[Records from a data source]
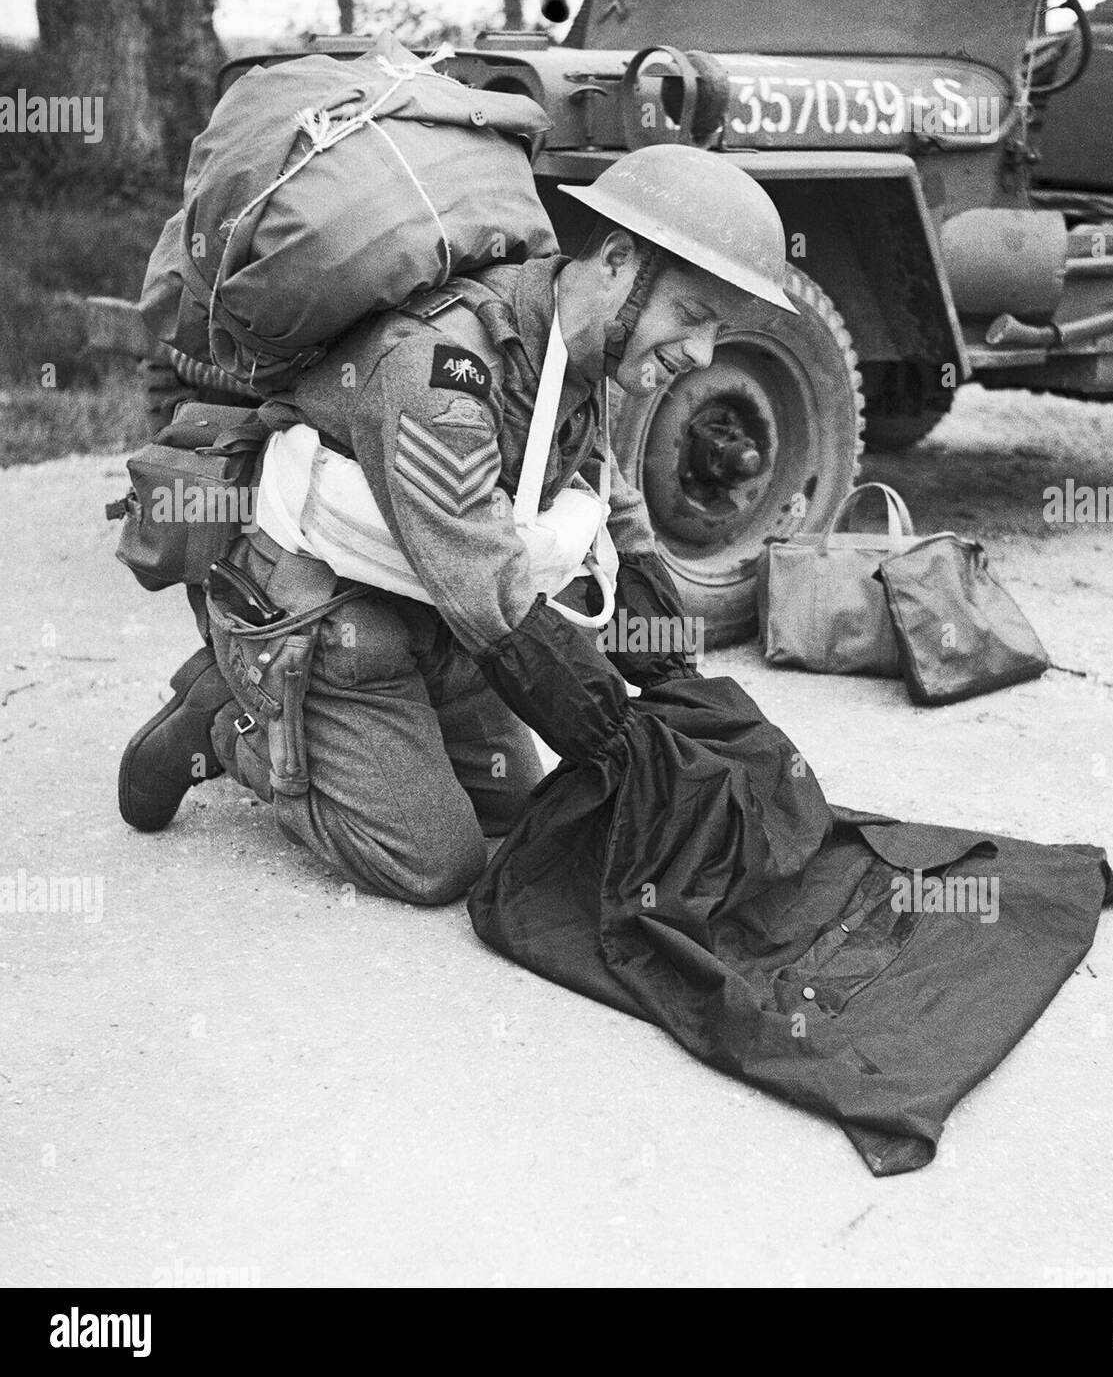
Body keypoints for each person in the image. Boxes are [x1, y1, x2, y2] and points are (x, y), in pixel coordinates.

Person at [117, 143, 796, 904]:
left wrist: (678, 683)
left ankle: (388, 720)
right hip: (323, 612)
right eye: (692, 317)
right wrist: (614, 733)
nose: (701, 356)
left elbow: (616, 513)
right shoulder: (442, 366)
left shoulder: (578, 356)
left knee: (513, 811)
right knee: (435, 862)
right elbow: (485, 582)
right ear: (616, 260)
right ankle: (226, 720)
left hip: (428, 612)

• _Task details_:
Which lines of the records contain the word "left"? Copy each of them.

• _Solved exercise_:
left wrist: (678, 683)
left ankle: (388, 720)
left elbow: (616, 513)
left shoulder: (578, 356)
left knee: (513, 811)
left hip: (428, 612)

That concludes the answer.